#### EXCERPT TO READ ####
# Kubeflow Setup

## Introduction
>In this lesson, we learn how to install Kubeflow on various platforms. We will guide you through the process of creating a cluster on EKS, and how to install Kubeflow on it.

## Installation

Kubeflow works on Kubernetes; therefore, applications can be developed locally and, thereafter, deployed to a Kubernetes cluster. 

For example, you can run everything on minikube and subsequently deploy the same application to EKS. However, not all computers have the capacity to run a large cluster locally; thus, you may need to directly deploy to EKS.

Note that kubectl must be installed in order to use Kubernetes locally.
#### DATA EXCERPT ####
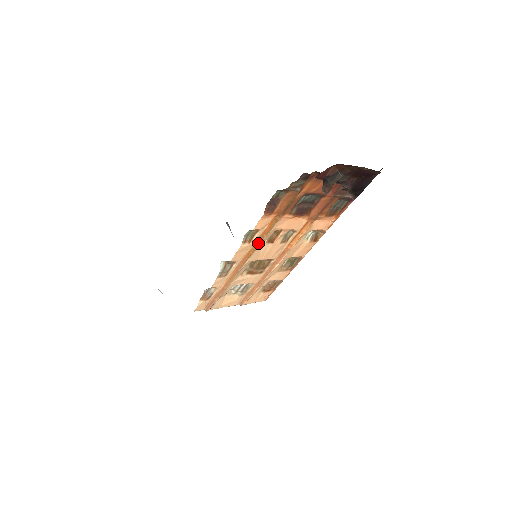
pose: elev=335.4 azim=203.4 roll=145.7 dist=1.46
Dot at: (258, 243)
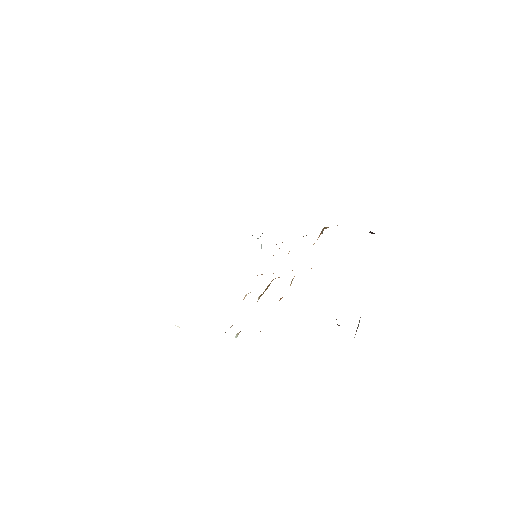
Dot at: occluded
####
*GIVEN INSTRUCTION*:
Can you reproduce the stretch of the Kubeflow setup page from "For example, you" through "deploy to EKS.", word for word?

*EXERCISE SOLUTION*:
For example, you can run everything on minikube and subsequently deploy the same application to EKS. However, not all computers have the capacity to run a large cluster locally; thus, you may need to directly deploy to EKS.